2月25日(金)、昨日24日、パリのロシア大使館前で在仏ウクライナ人ら数百人が集まり、プーチン大統領によるロシアのウクライナ侵攻への抗議デモを行いました。侵略戦争に抗議するとともに、フランスを含むEUへの支援を訴えました。
在仏ウクライナ人たち、プーチン大統領の野望へ怒り
母国から遠く離れていながらもプーチン大統領の侵略に抗議するため、パリ16区にあるロシア大使館前に数百人規模のウクライナ人、フランス人たちが集まりました。
プーチン大統領は今回の侵攻の目的に関し、ウクライナは「ナチス化」している為、「非武装化しなくてはならない」と主張しています。
集まったウクライナ人たちは、この発言をしたロシア大統領自らが「ナチス」でウクライナに侵略していると、怒りをあらわにしています。

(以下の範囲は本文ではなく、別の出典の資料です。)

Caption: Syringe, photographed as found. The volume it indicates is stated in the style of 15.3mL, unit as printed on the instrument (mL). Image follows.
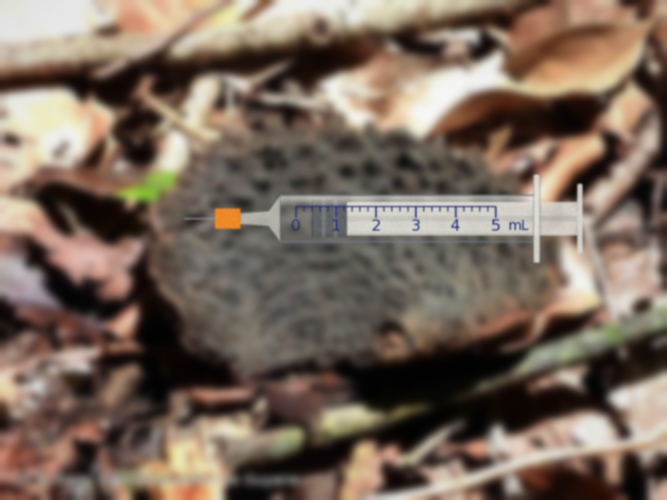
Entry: 0.4mL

「プーチン、テロリスト!」「プーチン、出ていけ!」と叫ぶキエフ出身のオルガさん(26歳)は、「プーチンは私たちウクライナ人の自由を奪い、資源を、特に小麦を略奪するために侵攻している」と怒りをぶちまけています。
オルガさんの友人アンドリーさんは、「プーチン帝国を築くという野望を実現するために、ウクライナ人とロシア人の命を奪うなんて信じられない」とコメントしています。
L'hymne ukrainien est entonné entre les "Poutine terroriste", "Poutine dehors" #Ukraine #Poutine pic.twitter.com/4LgqazH2C9
— Romarik Le Dourneuf (@rledourneuf) February 24, 2022
大多数のウクライナ人は「親ロシア」なのに
ブルーとイエローのウクライナ国旗に混じり、ロシア大使館に集まったデモ隊の掲げるプラカードには、『プーチン、ヒトラー!』と1939年にポーランドに侵攻したアドルフ・ヒトラーとプーチン大統領を照らし合わせたメッセージが書かれています。

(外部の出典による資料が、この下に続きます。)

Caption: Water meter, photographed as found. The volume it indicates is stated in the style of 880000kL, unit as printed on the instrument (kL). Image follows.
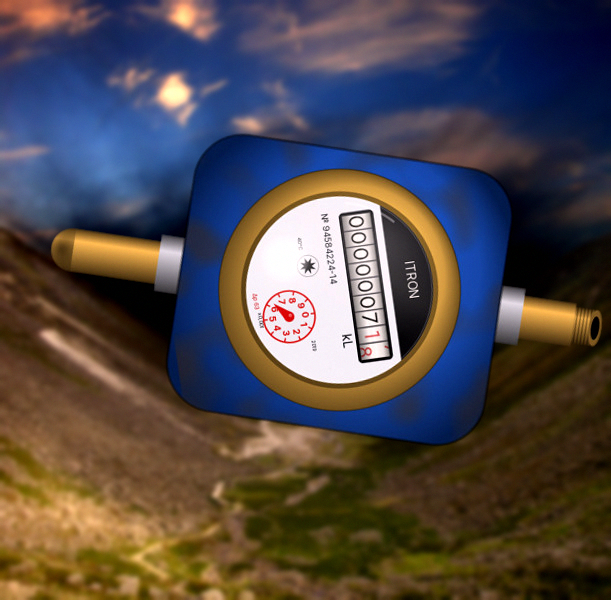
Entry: 7.176kL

プーチン氏はウクライナにいる「ネオナチ」の存在や、「親ロシア派」住民への「迫害」や「虐殺」などを侵攻の理由に上げています。
これに対し、デモの参加者の一人、ジャン=クリストフ(Jean-Christophe)さんの妻ゾーヤさんは中部ウクライナのドニプロ出身ですが、「妻は親ロシアです。ウクライナ人の大多数は親ロシアです。(ウクライナの)ゼレンスキー大統領も親ロシアです。にもかかわらずプーチンはウクライナ人をナチス扱いとは!」と怒りをあらわにしています。
現地の家族、地方全体が封鎖で「逃げられない状況」
ジャン=クリストフさんとゾーヤさんをはじめデモに参加するウクライナ人達は、デモで怒りを表明すると共に、現地にいる家族や友人たちの安否を案じています。
「私の家族や友人たちは国のあちこちに散らばっています。空爆を受けている地域の近くに住んでいる人もいます。逃げようにも道路が封鎖されていたり、渋滞がすごくて逃げられない状態です。」
ゾーヤさんは目に涙を浮かべ取材にきた記者らに現地の妹が送ってきた写真を見せました。写真には爆撃による光が写っています。

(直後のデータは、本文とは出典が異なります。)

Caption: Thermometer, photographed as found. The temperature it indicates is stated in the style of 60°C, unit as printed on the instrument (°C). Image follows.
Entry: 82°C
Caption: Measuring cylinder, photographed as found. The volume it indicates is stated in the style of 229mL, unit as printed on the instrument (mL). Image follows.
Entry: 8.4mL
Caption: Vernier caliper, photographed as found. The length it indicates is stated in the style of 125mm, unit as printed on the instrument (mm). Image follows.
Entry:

「私の家族が住んでいる地方全体が封鎖されており、妹にはただ地下や庭に避難し、食料を買い溜めて待つようにと言うしかありませんでした」と語りました。
ウクライナはヨーロッパ、「見捨てないで!」
デモに参加したカタリーナさん(45歳)は、「母国がなくなるのではないかと怖くて仕方がない。そして国と一緒に姉と姪も…」と涙ながらに心配しています。
抗議デモに参加した多くの人は、カタリーナさんのように心配と悲しみと恐怖の入り混じった感情を隠すことができません。
それでも気を取り直して「ウクライナはヨーロッパなんです。私たちウクライナ人はヨーロッパ人だと感じています。だから私たちを見捨てないでください」とフランスを含むEUに対して支援を訴えています。
フランスや国際社会の支援を訴える声が鳴り響くデモ隊の中には、グルジアやポーランドの国旗も入り混じっています。
プーチン氏の帝国を築く野望がウクライナのみならず、他の旧ソビエト連邦国や周辺国に及ぶことが懸念されています。